Is Diesel Making a Comeback?
Posted by: Lydia on 9/05/2018
Electric and hybrid vehicles have become a common sight on our roads, and before too long we’ll see self-driving cars, too. It’s always exciting to see new technology, but the trends are not one-way traffic. Car manufacturers are constantly revisiting existing tech, and Aussies are once again looking at tried-and-true vehicles.
Recent years have seen growth in the number of diesel vehicles. In 2012, diesel accounted for just 15.9% of the vehicles on our roads; as of 2017, that number jumped to 22.2%. This is somewhat surprising in an era where sustainability is highly prized. So is a diesel comeback in the cards? And if not, what’s behind this trend?
Diesel on the downslide
It’s not breaking news to say that recent years have been rough on the traditional auto engine. Not only is our world rapidly shifting towards cleaner and greener technology, but entrepreneurs like Elon Musk have made cars like Tesla cool. In doing so, they’ve signalled that the days of the traditional diesel-powered vehicle are numbered.

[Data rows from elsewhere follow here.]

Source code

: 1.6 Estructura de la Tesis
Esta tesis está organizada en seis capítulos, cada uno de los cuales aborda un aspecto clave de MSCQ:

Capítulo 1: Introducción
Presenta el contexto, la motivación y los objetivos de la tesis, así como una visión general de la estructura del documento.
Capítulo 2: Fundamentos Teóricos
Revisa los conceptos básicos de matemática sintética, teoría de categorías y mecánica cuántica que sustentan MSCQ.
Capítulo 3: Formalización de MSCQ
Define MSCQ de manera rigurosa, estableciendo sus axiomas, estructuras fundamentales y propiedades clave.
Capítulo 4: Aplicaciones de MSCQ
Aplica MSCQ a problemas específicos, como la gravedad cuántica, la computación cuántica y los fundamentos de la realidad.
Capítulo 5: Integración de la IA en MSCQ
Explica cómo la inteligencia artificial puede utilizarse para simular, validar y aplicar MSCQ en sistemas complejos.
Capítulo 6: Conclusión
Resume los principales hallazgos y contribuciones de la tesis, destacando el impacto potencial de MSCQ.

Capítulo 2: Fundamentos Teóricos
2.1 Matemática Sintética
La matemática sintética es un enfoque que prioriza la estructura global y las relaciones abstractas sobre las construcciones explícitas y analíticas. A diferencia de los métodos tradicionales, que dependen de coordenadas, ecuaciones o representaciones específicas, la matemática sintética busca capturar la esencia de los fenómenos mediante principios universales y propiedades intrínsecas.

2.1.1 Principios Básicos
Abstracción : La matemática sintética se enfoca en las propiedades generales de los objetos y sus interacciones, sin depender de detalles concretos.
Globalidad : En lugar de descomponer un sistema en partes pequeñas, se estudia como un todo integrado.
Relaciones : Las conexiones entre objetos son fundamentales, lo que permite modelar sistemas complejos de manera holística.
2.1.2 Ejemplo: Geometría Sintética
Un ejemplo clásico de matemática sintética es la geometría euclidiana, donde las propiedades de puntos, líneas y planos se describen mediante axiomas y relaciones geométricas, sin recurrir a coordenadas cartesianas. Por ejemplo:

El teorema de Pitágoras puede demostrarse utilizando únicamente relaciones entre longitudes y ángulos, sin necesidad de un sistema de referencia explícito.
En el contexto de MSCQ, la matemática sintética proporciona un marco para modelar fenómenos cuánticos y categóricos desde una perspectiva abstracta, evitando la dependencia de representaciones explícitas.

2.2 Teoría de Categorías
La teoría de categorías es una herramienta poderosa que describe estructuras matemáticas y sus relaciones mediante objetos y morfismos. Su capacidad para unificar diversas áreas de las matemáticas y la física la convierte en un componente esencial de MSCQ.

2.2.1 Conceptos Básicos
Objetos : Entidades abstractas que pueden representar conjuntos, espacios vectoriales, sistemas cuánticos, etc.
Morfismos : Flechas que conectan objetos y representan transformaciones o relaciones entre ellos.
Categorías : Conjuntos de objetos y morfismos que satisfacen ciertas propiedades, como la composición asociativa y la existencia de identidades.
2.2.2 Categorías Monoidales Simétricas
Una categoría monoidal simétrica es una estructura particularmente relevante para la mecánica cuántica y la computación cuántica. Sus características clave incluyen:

There have been other issues at play, too. Sure, a major manufacturer like Volkswagen coming out to champion diesel has delivered it some runs on the board, but VW is still struggling with the bad taste they left in consumers’ mouths with their emissions scandal in 2015. This makes the popularity of diesel even more surprising, but there’s actually a reason.
Better fuel economy
A big part of diesel’s appeal is that it delivers better fuel economy. Over 100 kms, petrol vehicles will consume an average of 10.6 litres of fuel, while diesels will do the same distance on a straight 10.0. Other fuel types like LPG need an average of 11 litres to go 100 kms.
Right now, electric cars are delivering some incredible innovation and progress, but they cannot yet deliver the kilometres required to satisfy long journeys. From Sunday drivers to long-haul truckers, an electric vehicle has yet to come on the market that will meet their needs, or do so at a reasonable price point.
Over time, this will change, especially as the capacity of electric vehicles grows and charging stations pop up around Australia, but for now, diesel wins the day in the mileage wars.
Unique diesel vehicles
Throughout history, many diesel vehicles have made their mark on everything from car racing to pop culture. The times may be a changin’, but the affection many car enthusiasts have for these iconic vehicles won’t just disappear overnight.
Vehicles like the Audi 100 TDI, Austin Rover Montego, and BMW E36 (with a special diesel design winning the 1998 24 Hours Nürburgring race) have all written a page in the history of cars. And because of their diesel connection, they still have a special appeal today. Everyone understands the need to go green, but it’s not hard to see why people retain a love for unique cars.
Beyond this, certain vehicles like SUVs and 4WDs have gravitated to diesel, given that they’re frequently used to drive long distances. Not only is the fuel popular, but demand for car brands to keep delivering the same type of fuel economy is strong, too. This has meant that making a quick and simple shift from diesel to another fuel type hasn’t been easy.
The green diesel myth
In considering the popularity of diesel, it’s important to keep in mind that many buyers have bought a diesel vehicle thinking better fuel consumption means it’s a greener option. There’s a good argument for this, as ultimately the less fuel used to power our cars each trip is a good thing for the environment. But on the other hand, the data shows that diesel fuel is actually worse overall for the environment. Compared to petrol’s 2.31kg CO₂/litre, diesel produces 2.68kg CO₂/litre. So, it’s a bit of a gray area in terms of its overall impact.
Diesels aren’t going anywhere
Even if diesel is not quite making a huge comeback across the board, such vehicles will still be on our roads for many years. Whether manufacturers continue to produce diesel vehicles in the future or not, they won’t disappear altogether, and the second-hand market will remain strong for some time.
While it’s possible that higher taxes on diesels - or at least government incentives to go green - will be introduced, ultimately nobody is going to force diesel drivers to hand over the keys to their car. They’ll continue to be driven as they are now.
When the smoke clears
For long-time diesel fans, it's understandable that they may feel a bit sad that the heyday of diesel may be coming to an end. But the pros clearly outweigh the cons. Not only are newer cars going to be cleaner and greener, but also really innovative and exciting. However you look at it, more choice and diversity in the market is always a great thing for car fans who love all things on four wheels.
So if you’re shedding tears over your diesel joining the dodo bird, you might find solace in checking out an electric car. Give one a go and take it for a test drive. Some of them are incredibly powerful - they’re fun to drive and are sure to bring a smile to your face. If that’s not quite your thing, there are so many new vehicles coming to market every year, you’re sure to find one that will make your daily commute a fun experience.